UberMath, I think if you got within $20 you are good!


----------



## Fuzzyelvis (Dec 7, 2014)

Jam Val said:


> I've been diligent about keeping a spreadsheet with uber fees, SRFs, actual pay, etc. Now I'm trying to tie-out my records to what's reported on the 1099. I'm going to pull out my hair!!! I'm going month by month starting in May (when I started) and can't tie May together. As an accountant, this is up my alley and I love it. But WTF?!! It's like they pulled numbers out of there arses. I'm off $17.88 for May.


Well its probably one trip or two or an adjustment. Try doing it by week, since that's how it's set up. That should narrow it down.
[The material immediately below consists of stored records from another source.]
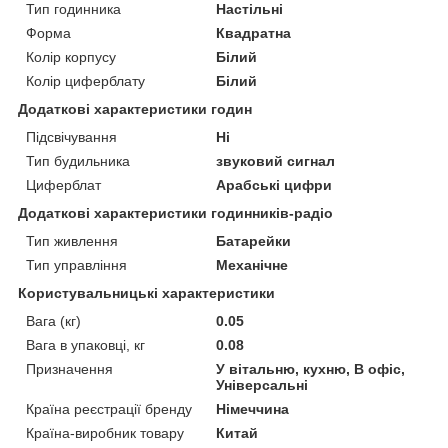
Тип годинника
Настільні
Форма
Квадратна
Колір корпусу
Білий
Колір циферблату
Білий
Додаткові характеристики годин
Підсвічування
Ні
Тип будильника
звуковий сигнал
Циферблат
Арабські цифри
Додаткові характеристики годинників-радіо
Тип живлення
Батарейки
Тип управління
Механічне
Користувальницькі характеристики
Вага (кг)
0.05
Вага в упаковці, кг
0.08
Призначення
У вітальню, кухню, В офіс,
Універсальні
Країна реєстрації бренду
Німеччина
Країна-виробник товару
Китай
By month is a lot more difficult since the cutoff will be mid week most times.


----------



## Jam Val (May 14, 2015)

LAuberX said:


> My dad always kept tons of spreadsheets, I don't.
> 
> The mileage deduction covers most of it... There is a need to keep a daily mileage log.
> 
> ...


I'll let the $20 go but in reality, it should tie to the penny by month as reported. Again, I'm a numbers girl and so yes, the $20 will drive me crazy. AND I'll date the IRS to audit me cause my spreadsheet game, logs, etc are badass!


----------



## Jam Val (May 14, 2015)

Fuzzyelvis said:


> Well its probably one trip or two or an adjustment. Try doing it by week, since that's how it's set up. That should narrow it down. By month is a lot more difficult since the cutoff will be mid week most times.
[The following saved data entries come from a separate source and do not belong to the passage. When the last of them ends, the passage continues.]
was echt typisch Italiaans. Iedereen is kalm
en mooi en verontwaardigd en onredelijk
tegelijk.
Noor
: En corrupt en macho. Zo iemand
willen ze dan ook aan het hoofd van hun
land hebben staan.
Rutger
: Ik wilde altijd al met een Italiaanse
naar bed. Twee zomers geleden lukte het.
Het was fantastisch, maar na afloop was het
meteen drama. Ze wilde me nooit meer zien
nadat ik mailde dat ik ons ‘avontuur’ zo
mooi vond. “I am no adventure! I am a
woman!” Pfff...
Let's change your name from FuzzyElvis to FuzzyMath. Lol yea, I'm peeking at the weeks so at least my uber fees, SRFs and splits match. I'm seriously in heaven with my spreadsheets.


----------



## Skinny1 (Sep 24, 2015)

Zzzzzzzz..$20 your car is taking a beating other things to worry about. 

Oh

Uber on...


----------



## Older Chauffeur (Oct 16, 2014)

I get your frustration. One of my clients uses a financial management company, and they issue my 1099. I have always sent the client an end of year simple statement giving him the total I have received, breaking out any reimbursed expenses. I'm then given the 1099 for the net earnings. This year somebody goofed, and it is $11.76 off. I'm not going to bother explaining/deducting on my return how that money was out of my pocket for tips or whatever, and then reimbursed by the client. I doubt it will affect my tax liability. Fortunately the client usually gives me cash at the start of the trip to cover parking, tips, (and my meals), so it isn't much of an issue.


----------



## Jam Val (May 14, 2015)

Update: Done with balancing the 1099 to my records for the year. I'm off $133.57. Not bad! *self pat on the back*


----------